(segue) Agli agricoltori e agli ecclesiastici vincitori dell'VIII Concorso del grano
(9 gennaio 1938)
[Inizio scritto]

      Il Duce ricorda l'efficace collaborazione offerta da tutto il clero durante la lotta impegnata contro le orde abissine e anche contro le cosiddette civilissime orde del sanzionismo.
      Ricorda con particolare simpatia l'esempio di patriottismo e di italianità offerto dai Vescovi che portavano il loro oro alle sedi dei Fasci, mentre i parroci incuoravano le popolazioni alla resistenza ed alla tenacia.

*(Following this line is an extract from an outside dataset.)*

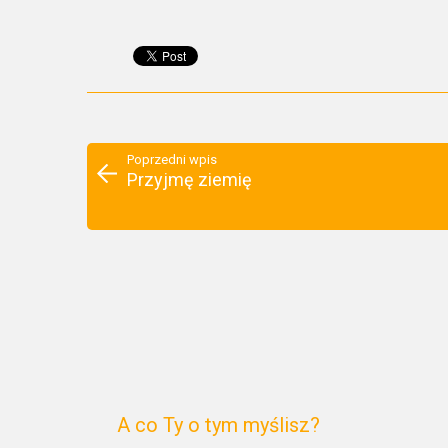
Poprzedni wpis
Przyjmę ziemię
A co Ty o tym myślisz?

      Quindi il Duce tributa il suo elogio al clero per la collaborazione svolta con il Regime nella battaglia per l'autarchia, e in particolar modo nel settore agricolo, dove il clero ha dato un notevolissimo apporto, battaglia che sarà condotta sistematicamente sino in fondo.
      Sollecita i presenti a contribuire con la loro opera nella lotta contro l'urbanesimo, allo scopo di mantenere sempre più alta la proporzione dei rurali nei confronti delle altre categorie della popolazione, di conservare solida, sana e credente la massa dei rurali; a collaborare infine nella lotta per il potenziamento numerico degli Italiani, perché solo le famiglie numerose danno i grossi battaglioni senza i quali non si conseguono le vittorie. E l'Italia, Nazione cattolica, ha ancora più il dovere di essere, per la sua potenza intrinseca e per la sua forza demografica, un baluardo della civiltà cristiana.
      Il Duce conclude dicendosi convinto di poter contare su tale collaborazione.


      Una manifestazione di schietto entusiasmo saluta il discorso del Duce. Gli ecclesiastici gli si stringono attorno, ripetono a gran voce il suo nome.
      E ancora, giù in Piazza Venezia, si raccolgono sotto il suo balcone, lo invocano ripetutamente, lo costringono ad affacciarsi una e due volte per un estremo saluto.